- 
                Notifications
    You must be signed in to change notification settings 
- Fork 139
Sparkler Usage
Once you have Sparkler installed and configured you can kick off your first crawl. There are various command line flags to help you do this.
./sparkler.sh inject -su bbc.co.uk -id test
./sparkler.sh crawl -id test
This example basically says crawl bbc.co.uk and label the id test. The id is optional, if you don't supply it then you'll get a custom job id in return.
Crawls are always in 2 steps, the inject phase just preseeds the database. Then the crawl phase iterates through the seeded urls and populates the database with the crawl results.
The default configuration file is in the conf directory named, sparkler-default.yaml. In here you will find sensible defaults for most things. You can set various plugins, headers, kafka config and more.
The main place to tweak settings is the fetcher properties. In here you can set the server delay, which is the pause between crawl requests, this stops Sparkler spamming the servers causing undue load and also trying to make us look a little less like a robot.
You can also set fetcher headers, in here are the standard headers that get sent with the request to make you look like a browser.
You can also enable the fetcher.user.agents property which will cycle through the headers in the file.
You enable plugins by editing the plugins.active block. This list of plugins is the defaults shipped with Sparkler and you can enable or disable any of the supplied plugins by adding or removing the # comment symbol.
Enabled by default are the urlfilter-regex and urlfilter-samehost.
These plugins provide a couple of sensible function that allow Sparkler to crawl without downloading the world. Regex will filter out some urls and links it picks up so it doesn't download loads of useless stuff. Samehost will, by default, ensure your crawl is limited to the same domain.
This plugin does what it says on the tin, ensures the crawl is limited to the same host, so that you don't end up in a completely different domain, crawling completely different stuff. Of course, you may want that, in which case disable this plugin.
This url provides more flexiblity over the samehost plugin. Out of the box it will prevent a number of file urls being picked up, so for example, you don't crawl PDFs, videos, images etc. It also filters out ftp sites and mailto addresses, infinite loops and local files.
To adjust the regex, you can simply edit the regex-urlfilter.txt file which manages all the regex expressions that are required for matching.
Also supplied with Sparkler is the fetcher htmlunit plugin. This plugin is a slightly different browser backend that allows you to crawl sites using a different engine. If you find the basic default(fastest) crawler doesn't work, then have a look at this one, and if this doesn't work checkout the other plugins below for more support.
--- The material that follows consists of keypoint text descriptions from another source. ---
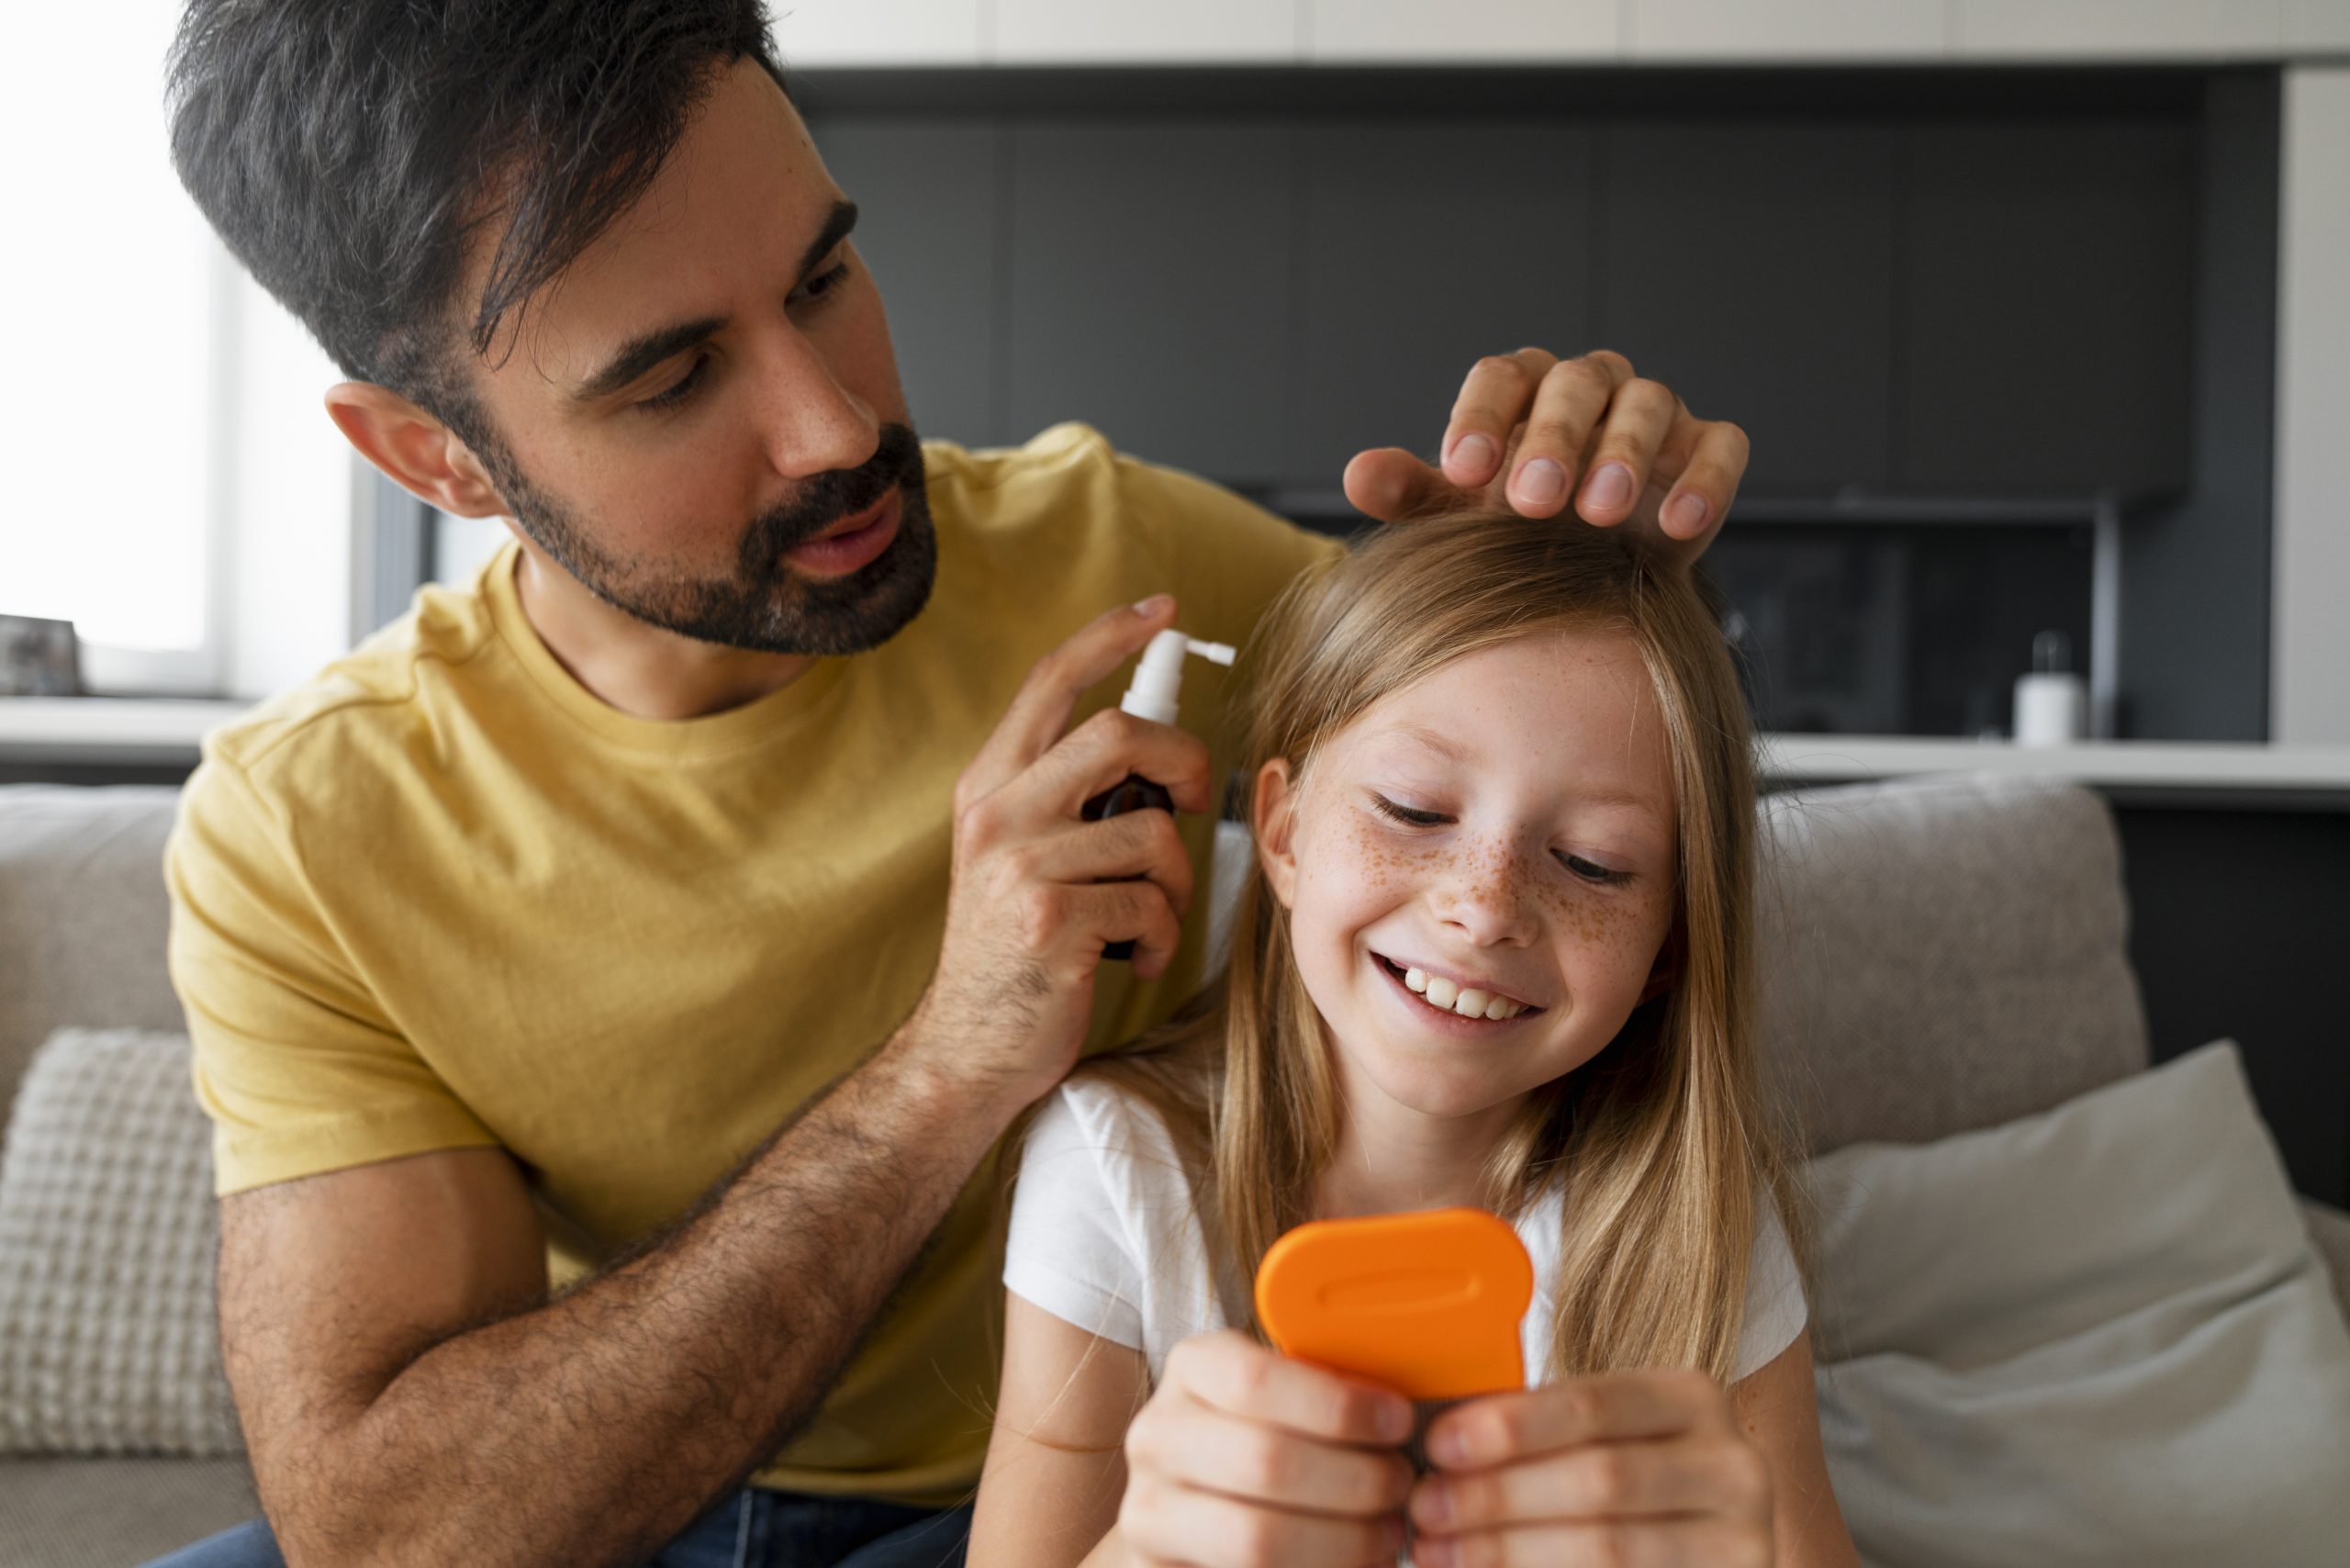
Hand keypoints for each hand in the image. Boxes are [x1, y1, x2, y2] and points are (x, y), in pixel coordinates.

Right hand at [901, 595, 1208, 1116]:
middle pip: (1118, 733)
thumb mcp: (1018, 855)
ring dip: (1173, 884)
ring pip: (1150, 833)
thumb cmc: (1013, 951)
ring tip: (1145, 919)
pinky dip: (1160, 936)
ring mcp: (1020, 866)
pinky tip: (1129, 958)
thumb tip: (1154, 758)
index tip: (1162, 609)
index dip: (1110, 635)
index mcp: (989, 786)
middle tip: (1189, 803)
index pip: (1051, 682)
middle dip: (1181, 762)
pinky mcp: (1052, 921)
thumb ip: (1065, 798)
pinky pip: (1150, 903)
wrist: (965, 1049)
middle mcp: (997, 813)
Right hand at [1118, 1331, 1416, 1567]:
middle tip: (1401, 1486)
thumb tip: (1406, 1404)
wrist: (1191, 1505)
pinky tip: (1352, 1565)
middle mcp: (1158, 1436)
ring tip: (1387, 1535)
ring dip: (1344, 1542)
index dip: (1337, 1405)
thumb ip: (1328, 1391)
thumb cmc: (1261, 1436)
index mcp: (1193, 1369)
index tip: (1398, 1421)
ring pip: (1258, 1539)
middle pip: (1266, 1462)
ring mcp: (1149, 1511)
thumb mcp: (1283, 1395)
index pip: (1256, 1381)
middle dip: (1356, 1480)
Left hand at [1343, 348, 1748, 563]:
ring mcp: (1654, 415)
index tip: (1462, 471)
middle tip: (1533, 500)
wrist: (1592, 577)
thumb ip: (1412, 494)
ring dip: (1625, 454)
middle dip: (1554, 438)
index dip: (1481, 417)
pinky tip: (1679, 525)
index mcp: (1524, 390)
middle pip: (1576, 383)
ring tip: (1602, 513)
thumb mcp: (1456, 519)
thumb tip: (1359, 475)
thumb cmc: (1514, 531)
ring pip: (1648, 404)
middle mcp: (1591, 389)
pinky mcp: (1707, 449)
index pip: (1501, 377)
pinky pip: (1719, 446)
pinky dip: (1704, 479)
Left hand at [1407, 1368, 1773, 1567]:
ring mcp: (1742, 1541)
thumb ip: (1542, 1431)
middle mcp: (1733, 1466)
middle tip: (1426, 1508)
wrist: (1701, 1554)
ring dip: (1507, 1552)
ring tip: (1439, 1553)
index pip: (1593, 1404)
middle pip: (1598, 1479)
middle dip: (1498, 1495)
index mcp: (1693, 1399)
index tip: (1439, 1444)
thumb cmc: (1632, 1487)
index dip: (1510, 1425)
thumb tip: (1440, 1438)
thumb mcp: (1602, 1440)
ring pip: (1607, 1546)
Fetcher Chrome is a plugin that allows you to run crawls using a full chrome headless browser. This uses the Selenium engine to drive the browser and so the easiest way to do this is using the browserless/chrome docker image and pointing Sparkler at that. You can of course run your own, but this is tried and tested.
There are various settings you can configure to alter the default behaviour.
Firstly there is the chrome.dns setting. This allows users to set the IP address of the Chrome instance.
Then there is chrome.proxy.address. Because Selenium is a user interaction emulator it doesn't return http status codes, header information etc, to fix that problem we run the browserup proxy. If you don't provide an address is will launch a local proxy, configure it appropriately and run it in the Sparkler instance. If you require more flexibility, you can launch your own Browserup proxy and then point this configuration variable at it.
Lastly there are a number of selenium configuration options. This allows users to hit a site, let it render, then interact with that site before grabbing the output. This might allow you to enter something in a search box, click a button, filter a list, whatever. The syntax is reasonably strict, it understands click and keys and within that id, class and the pointer names. You can also set the chrome.wait.element. This is because you may be waiting on a specific element to be rendered before grabbing the text. If your site load is asyncronous, it will not wait for those elements to load and you will end up with a semi rendered state. To resolve this you can set the wait element and it will wait for that element to render before running the scrape. You can also set the wait type and the timeout when configuring this option.